America the Narcissist
The majority of worldwide respondents to the last two global Pew enter surveys (in 2002 and 2006) regarded the United States as the greatest menace to world peace – far greater than the likes of Iraq or China. Thinkers and scholars as diverse as Christopher Lasch in “The Cultural Narcissist” and Theodore Millon in “Personality Disorders of Everyday Life” have singled out the United States as the quintessential narcissistic society.
This pathology can be traced back and attributed to a confluence of historical events and processes, the equivalents of trauma and abuse in an individual’s early childhood.
The United States of America started out as a series of loosely connected, remote, savage, and negligible colonial outposts. The denizens of these settlements were former victims of religious persecution, indentured servants, lapsed nobility, and other refugees. Their Declaration of Independence reads like a maudlin list of grievances coupled with desperate protestations of love and loyalty to their abuser, the King of Britain.
The inhabitants of the colonies defended against their perceived helplessness and very real inferiority with compensatory, imagined, and feigned superiority and fantasies of omnipotence. Hence the rough, immutable kernel of American narcissism.
The United States was (until the Civil Rights Movement of the 1960s) and still is, in some important respects, a pre-Enlightenment, white supremacist society. It is rife with superstition, prejudice, conspicuous religiosity, intolerance, philistinism, and lack of social solidarity. Its religiosity is overt, aggressive, virulent and ubiquitous. It is replete with an eschatology, which involves a changing cast of demonized “enemies”, both political and cultural.
Americans’ religion is a manifestation of their “Chosen People Syndrome”. They are missionary, messianic, zealous, fanatical, and nauseatingly self-righteous, bigoted, and hypocritical. This is especially discernible in the double-speak and double-standard that underlies American foreign policy.
American altruism is misanthropic and compulsive. They often give merely in order to control, manipulate, and sadistically humiliate the recipients.

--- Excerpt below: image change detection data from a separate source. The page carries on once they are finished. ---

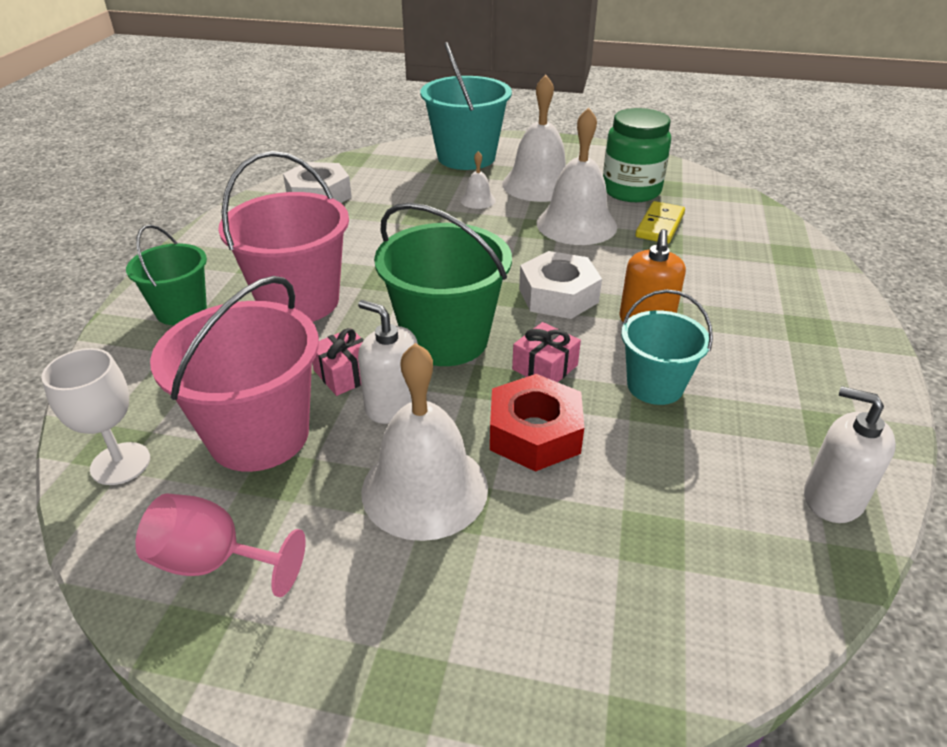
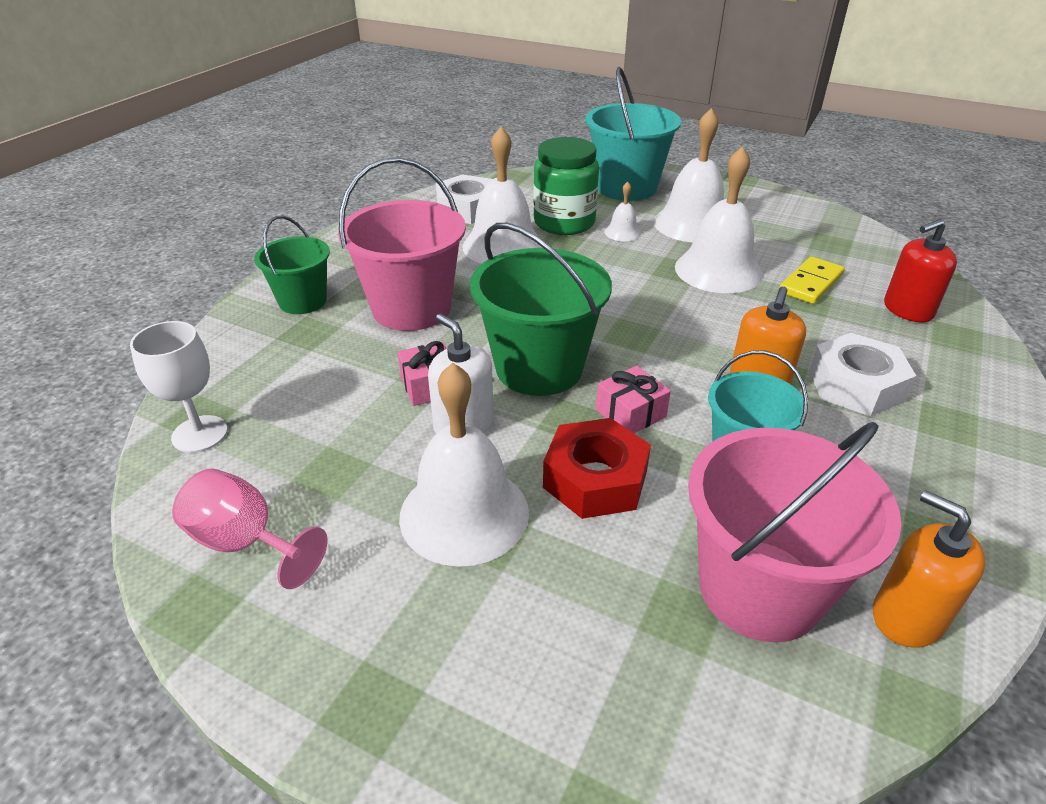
camera: 15 degrees right, 0 degrees up
(259, 435) = (329, 430): pink bucket -> pink bucket (759, 589)
(368, 227) = (503, 246): none -> white bell
(558, 295) = (671, 341): white nut -> white nut (855, 385)
(631, 191) = (791, 242): green jar -> green jar (564, 223)
(746, 238) = (907, 310): none -> red soap dispenser
(832, 498) = (907, 616): white soap dispenser -> orange soap dispenser

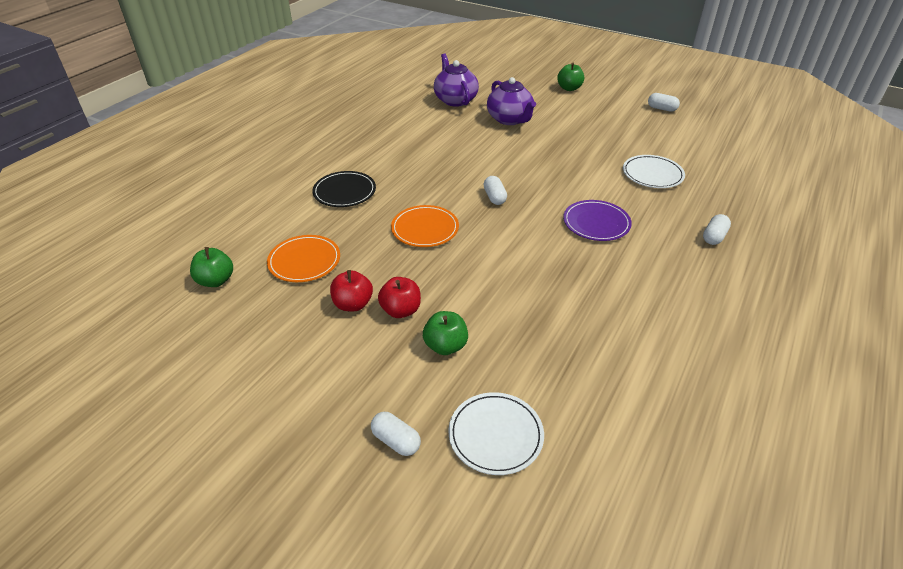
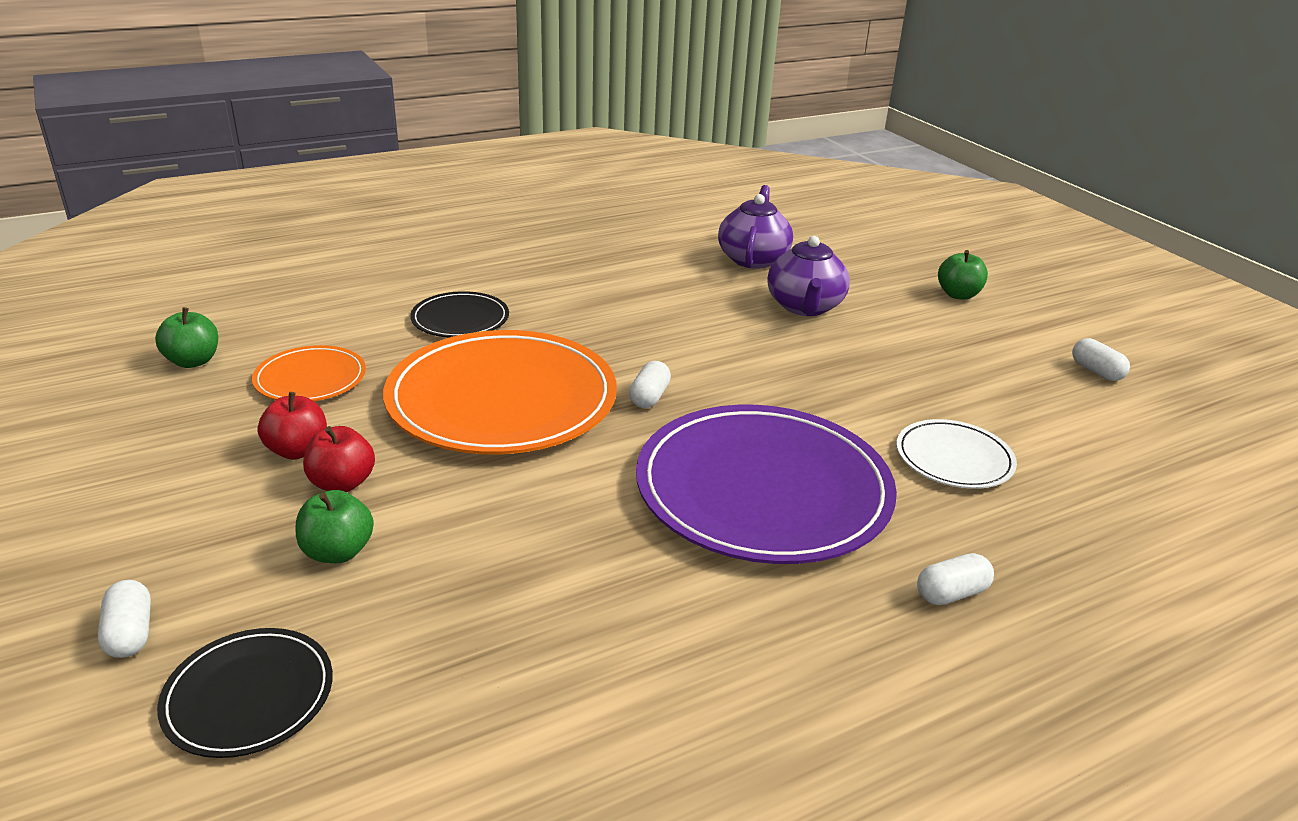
camera: 30 degrees right, 10 degrees down
(425, 229) = (502, 399): orange plate -> orange plate, size x2.07
(495, 435) = (249, 696): white plate -> black plate
(596, 223) = (763, 489): purple plate -> purple plate, size x2.07

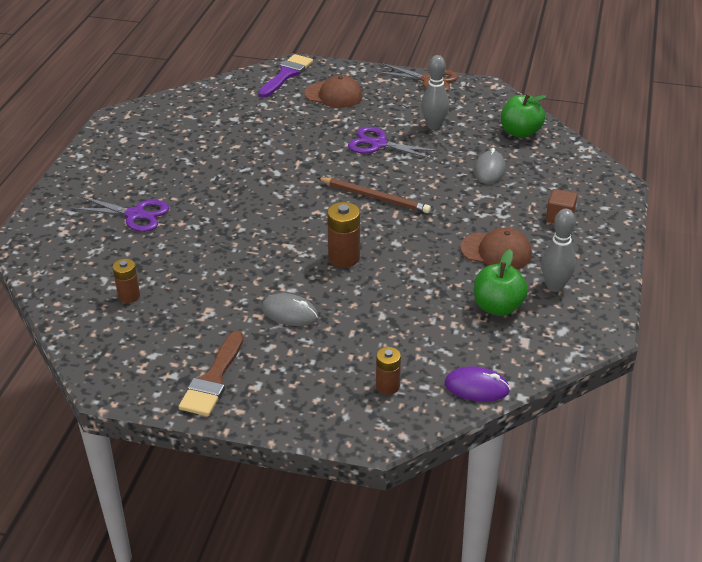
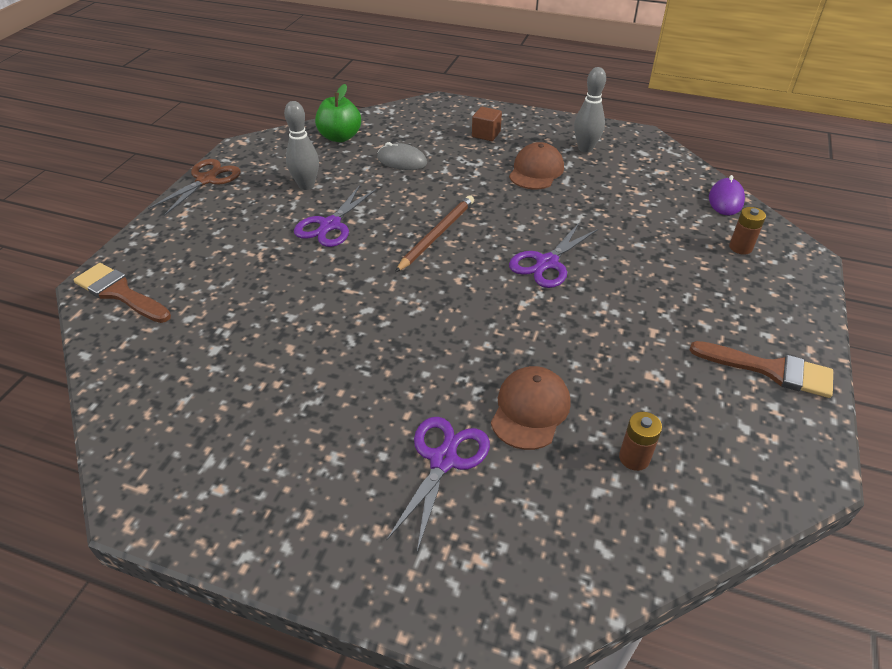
camera: 85 degrees left, 5 degrees up
(286, 74) = (120, 293): purple brush -> brown brush
(289, 313) = (645, 307): grey mouse -> none
(333, 95) = (200, 253): brown cap -> brown cap (530, 410)
(344, 258) = (547, 263): brown battery -> purple scissors
(497, 307) = (617, 179): green apple -> none

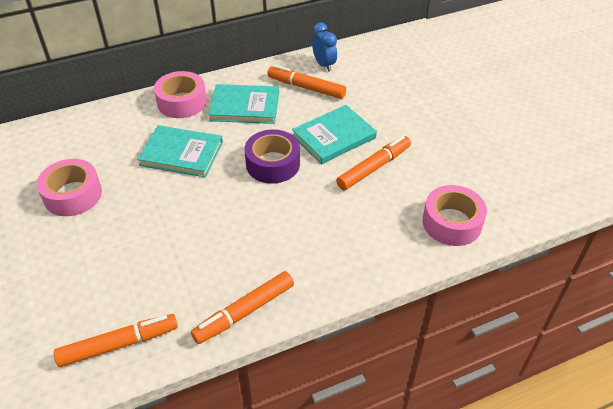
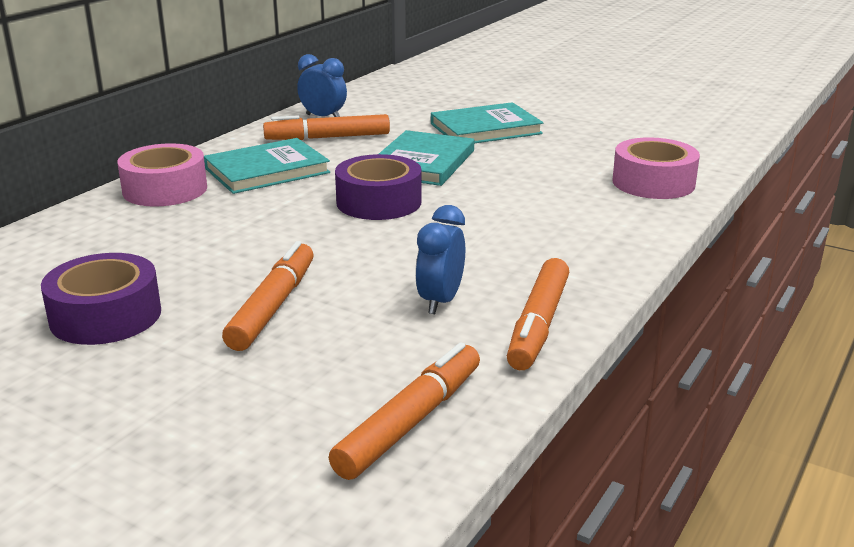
camera: 35 degrees left, 20 degrees down
(73, 195) = (106, 316): pink tape -> purple tape
(181, 154) = (234, 230): turquoise book -> turquoise book (485, 129)
(218, 266) = (440, 301): none -> blue clock
(374, 168) = (507, 171): orange marker -> orange marker (273, 306)

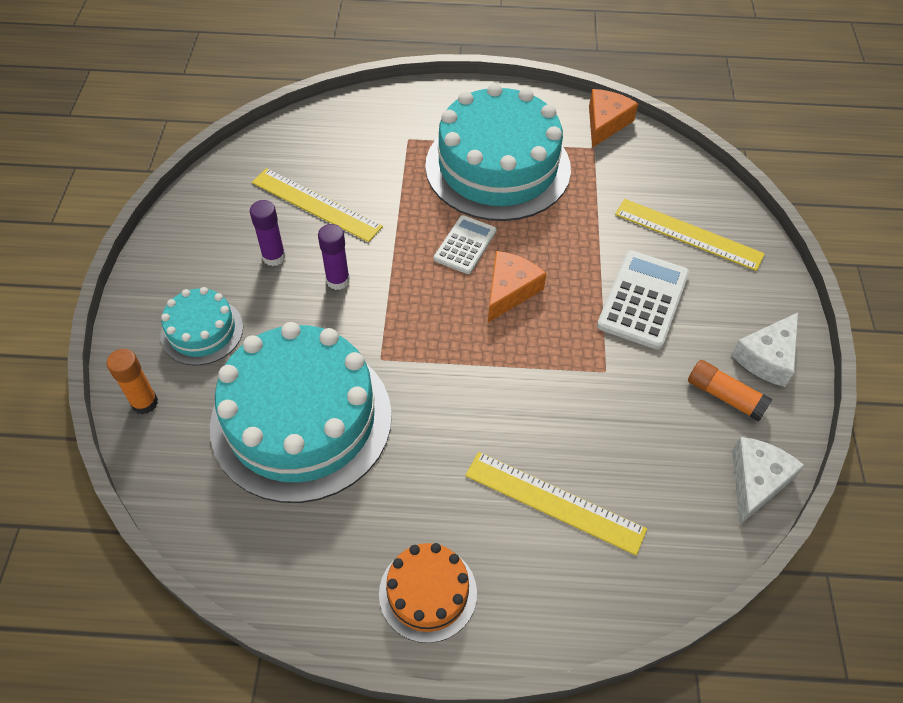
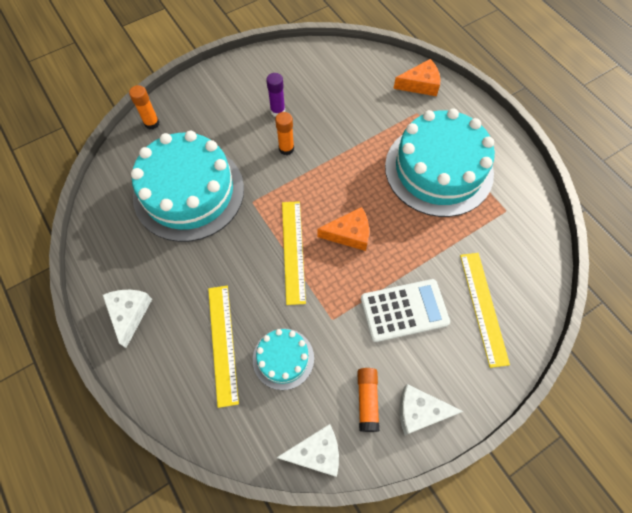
camera: 55 degrees right, 10 degrees up
(202, 331) = (208, 115): turquoise cake -> turquoise cake (283, 358)
(316, 204) = (328, 104): yellow ruler -> yellow ruler (293, 251)
(338, 280) = (286, 149): purple glue stick -> orange glue stick
(428, 593) = (129, 314): orange cake -> white cheese
(465, 245) = (363, 191): white calculator -> none
(605, 123) = (535, 204): orange cheese -> orange cheese (420, 84)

Narcissism is frequently comorbid with paranoia. Americans cultivate and nurture a siege mentality which leads to violent acting out and unbridled jingoism. Their persecutory delusions sit well with their adherence to social Darwinism (natural selection of the fittest, let the weaker fall by the wayside, might is right, etc.).
Consequently, the United states always finds itself in company with the least palatable regimes in the world: together with Nazi Germany it had a working eugenics program, together with the likes of Saudi Arabia it executes its prisoners, it was the last developed nation to abolish slavery, alone with South Africa it had instituted official apartheid in a vast swathe of its territory.
Add to this volatile mix an ethos of malignant individualism, racism both latent and overt, a trampling, “no holds barred” ambitiousness, competitiveness, frontier violence-based morality, and proud simple-mindedness – and an ominous portrait of the United States as a deeply disturbed polity emerges.